[ 
https://issues.apache.org/jira/browse/SPARK-57164?page=com.atlassian.jira.plugin.system.issuetabpanels:all-tabpanel
 ]

Max Gekk resolved SPARK-57164.
------------------------------
    Fix Version/s: 4.3.0
       Resolution: Fixed

Issue resolved by pull request 56514
[https://github.com/apache/spark/pull/56514]

> Add parser test coverage for nanosecond-capable timestamp types across all 
> data-type string entry points
> --------------------------------------------------------------------------------------------------------
>
>                 Key: SPARK-57164
>                 URL: https://issues.apache.org/jira/browse/SPARK-57164
>             Project: Spark
>          Issue Type: Sub-task
>          Components: SQL, Tests
>    Affects Versions: 4.3.0
>            Reporter: Max Gekk
>            Assignee: Max Gekk
>            Priority: Minor
>              Labels: pull-request-available, starter
>             Fix For: 4.3.0
>
>
> h2. What
> Add focused test coverage asserting that the nanosecond-capable timestamp
> spellings ({{TIMESTAMP_NTZ(p)}}, {{TIMESTAMP_LTZ(p)}}, and the
> {{TIMESTAMP(p) WITH[OUT] [LOCAL] TIME ZONE}} aliases, p in [7, 9]) parse
> consistently across every public string-to-DataType entry point, and that
> out-of-range precisions are rejected identically everywhere.

**Exercise A**
Translate this sentence from the Spark issue notice into French: "Max Gekk resolved SPARK-57164."
**Exercise B**
In the Spark issue notice, which pull request resolved the issue?
**Exercise C**
Take the Spark issue notice further, starting after its last sentence.
The listing after this point is separate material and not part of the Spark issue notice.

**Collected data**
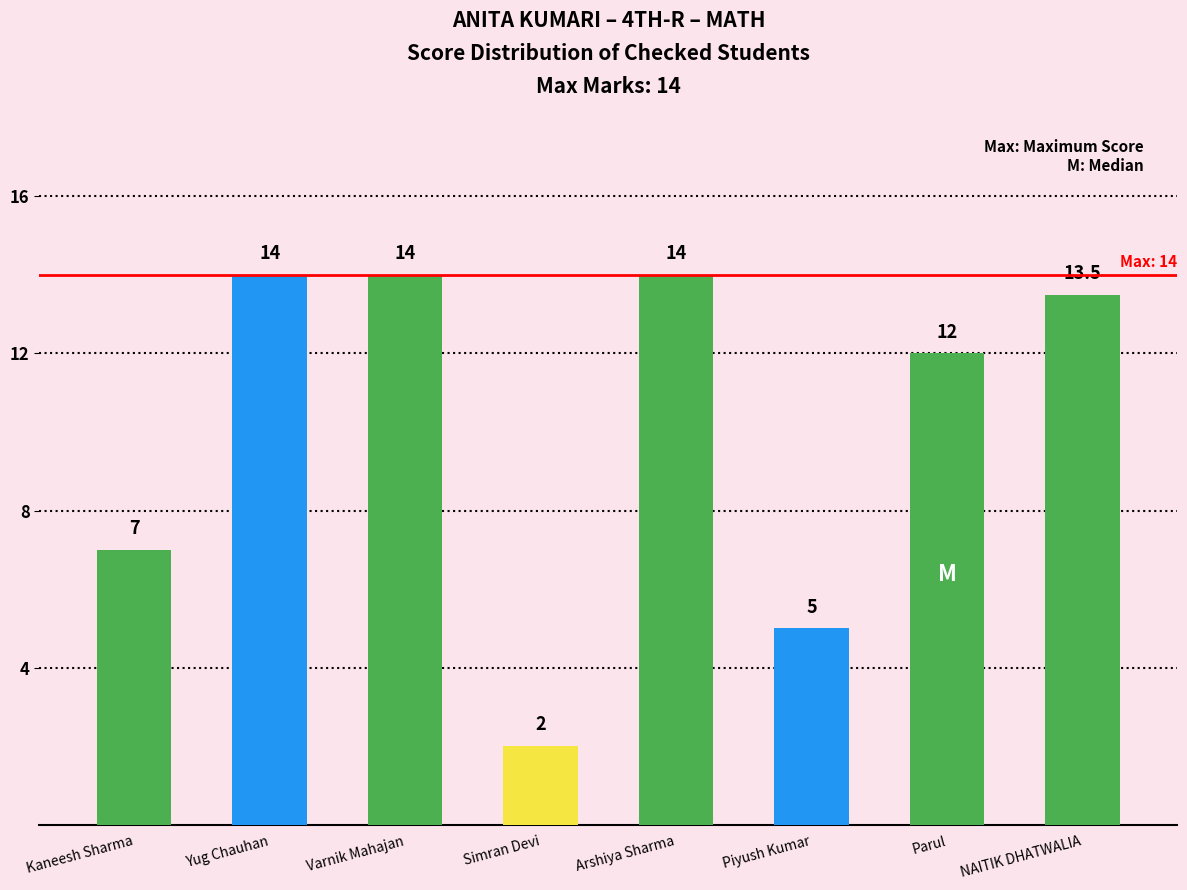

True or false: the data shows 6.1 at NAITIK DHATWALIA.

False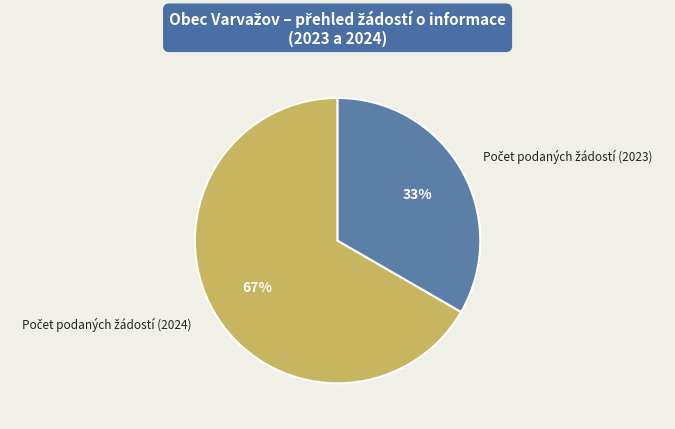

How many slices are in this pie chart?

2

**Final answer A**
Max Gekk a résolu SPARK-57164.

**Final answer B**
Pull request 56514.

**Final answer C**
> h2. Why
> This is a sub-task of SPARK-56822 (SPIP: Timestamps with nanosecond 
> precision).
> Spark parses data-type strings through two independent parser families:
> * *Family A - ANTLR {{DataTypeAstBuilder}}*: the bare/zoned {{TIMESTAMP(p)}}
>   handling lives in one place, but it is reached through many distinct public
>   surfaces (see below). Each surface is a separate user-facing contract.
> * *Family B - JSON {{nameToType}}* in {{DataType.scala}}: a second,
>   hand-maintained parser with its own {{TIMESTAMP_LTZ_NANOS_TYPE}} /
>   {{TIMESTAMP_NTZ_NANOS_TYPE}} regex branches. This is where precision/error
>   semantics can silently drift from Family A.
> Today the nanos parsing is exercised mainly via
> {{CatalystSqlParser.parseDataType}} in {{DataTypeParserSuite}}. The other 
> public
> entry points have no explicit assertions, so a regression on any one of them
> (or drift between Family A and Family B) would go unnoticed.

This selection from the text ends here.